EXERCISE DIRECTIONS: Reproduce every one of the lines below word for word, leaving out the pictures.

DATA TO USE:
------------------------------------------------

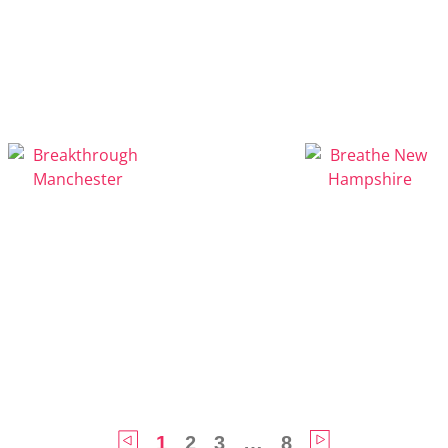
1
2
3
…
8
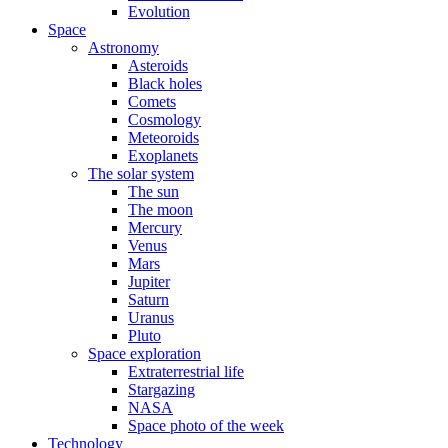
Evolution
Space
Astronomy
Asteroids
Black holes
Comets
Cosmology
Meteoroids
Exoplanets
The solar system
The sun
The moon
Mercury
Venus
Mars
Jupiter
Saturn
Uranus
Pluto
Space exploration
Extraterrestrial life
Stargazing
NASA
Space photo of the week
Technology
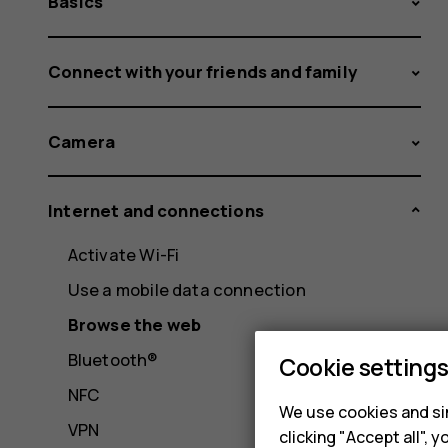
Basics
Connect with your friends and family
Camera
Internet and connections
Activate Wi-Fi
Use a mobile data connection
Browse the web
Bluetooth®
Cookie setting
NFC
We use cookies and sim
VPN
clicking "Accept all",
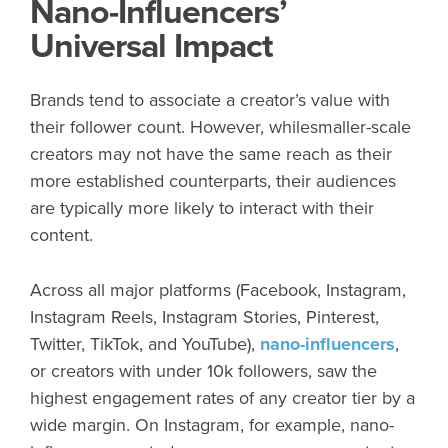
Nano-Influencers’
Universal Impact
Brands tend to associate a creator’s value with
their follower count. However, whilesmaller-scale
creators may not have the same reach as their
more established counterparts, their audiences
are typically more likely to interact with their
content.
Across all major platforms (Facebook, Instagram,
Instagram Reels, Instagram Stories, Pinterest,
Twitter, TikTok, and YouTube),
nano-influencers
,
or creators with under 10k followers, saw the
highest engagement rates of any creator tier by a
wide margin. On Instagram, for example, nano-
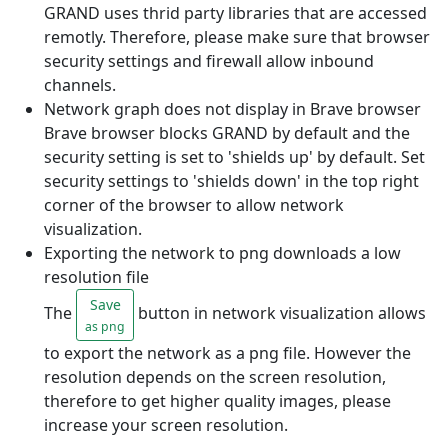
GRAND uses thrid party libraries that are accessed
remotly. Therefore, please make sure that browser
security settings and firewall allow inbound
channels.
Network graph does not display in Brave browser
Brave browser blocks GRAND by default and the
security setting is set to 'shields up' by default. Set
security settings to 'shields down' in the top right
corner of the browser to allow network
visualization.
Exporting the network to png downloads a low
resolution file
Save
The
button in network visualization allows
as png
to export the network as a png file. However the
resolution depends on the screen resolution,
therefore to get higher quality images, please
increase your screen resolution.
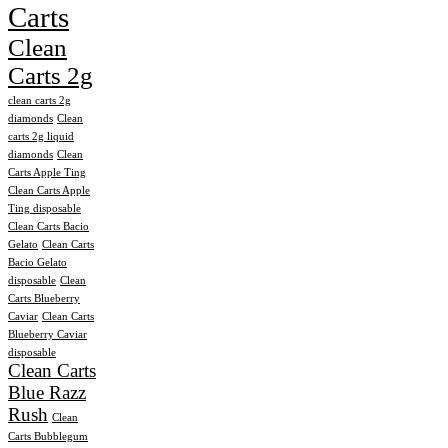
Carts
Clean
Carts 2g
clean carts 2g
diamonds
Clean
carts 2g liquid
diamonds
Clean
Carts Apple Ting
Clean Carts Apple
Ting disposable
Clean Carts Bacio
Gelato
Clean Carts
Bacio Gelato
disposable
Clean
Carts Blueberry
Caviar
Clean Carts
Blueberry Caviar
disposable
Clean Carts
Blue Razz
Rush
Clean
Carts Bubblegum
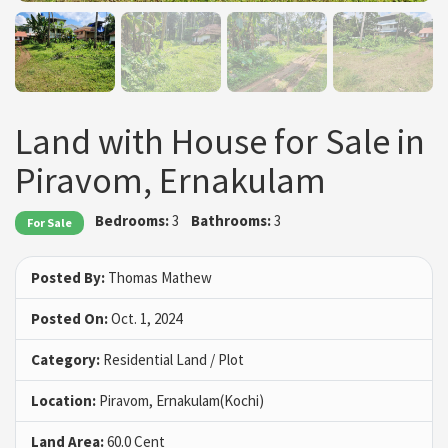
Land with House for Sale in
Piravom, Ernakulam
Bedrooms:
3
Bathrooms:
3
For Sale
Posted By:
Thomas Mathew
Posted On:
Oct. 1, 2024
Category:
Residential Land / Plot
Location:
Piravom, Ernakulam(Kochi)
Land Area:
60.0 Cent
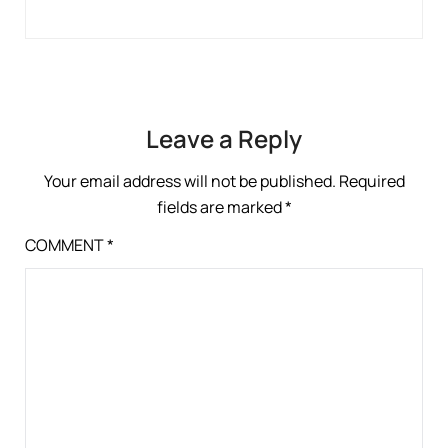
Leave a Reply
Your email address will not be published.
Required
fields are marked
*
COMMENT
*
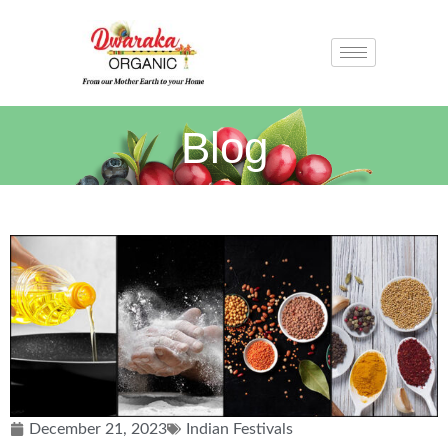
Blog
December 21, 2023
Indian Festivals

------------------------------------------------

RESPONSE:
1
2
3
…
8
Evolution
Space
Astronomy
Asteroids
Black holes
Comets
Cosmology
Meteoroids
Exoplanets
The solar system
The sun
The moon
Mercury
Venus
Mars
Jupiter
Saturn
Uranus
Pluto
Space exploration
Extraterrestrial life
Stargazing
NASA
Space photo of the week
Technology
Basics
Connect with your friends and family
Camera
Internet and connections
Activate Wi-Fi
Use a mobile data connection
Browse the web
Bluetooth®
Cookie setting
NFC
We use cookies and sim
VPN
clicking "Accept all",
Nano-Influencers’
Universal Impact
Brands tend to associate a creator’s value with
their follower count. However, whilesmaller-scale
creators may not have the same reach as their
more established counterparts, their audiences
are typically more likely to interact with their
content.
Across all major platforms (Facebook, Instagram,
Instagram Reels, Instagram Stories, Pinterest,
Twitter, TikTok, and YouTube),
nano-influencers
,
or creators with under 10k followers, saw the
highest engagement rates of any creator tier by a
wide margin. On Instagram, for example, nano-
GRAND uses thrid party libraries that are accessed
remotly. Therefore, please make sure that browser
security settings and firewall allow inbound
channels.
Network graph does not display in Brave browser
Brave browser blocks GRAND by default and the
security setting is set to 'shields up' by default. Set
security settings to 'shields down' in the top right
corner of the browser to allow network
visualization.
Exporting the network to png downloads a low
resolution file
Save
The
button in network visualization allows
as png
to export the network as a png file. However the
resolution depends on the screen resolution,
therefore to get higher quality images, please
increase your screen resolution.
Carts
Clean
Carts 2g
clean carts 2g
diamonds
Clean
carts 2g liquid
diamonds
Clean
Carts Apple Ting
Clean Carts Apple
Ting disposable
Clean Carts Bacio
Gelato
Clean Carts
Bacio Gelato
disposable
Clean
Carts Blueberry
Caviar
Clean Carts
Blueberry Caviar
disposable
Clean Carts
Blue Razz
Rush
Clean
Carts Bubblegum
Land with House for Sale in
Piravom, Ernakulam
Bedrooms:
3
Bathrooms:
3
For Sale
Posted By:
Thomas Mathew
Posted On:
Oct. 1, 2024
Category:
Residential Land / Plot
Location:
Piravom, Ernakulam(Kochi)
Land Area:
60.0 Cent
Leave a Reply
Your email address will not be published.
Required
fields are marked
*
COMMENT
*
Blog
December 21, 2023
Indian Festivals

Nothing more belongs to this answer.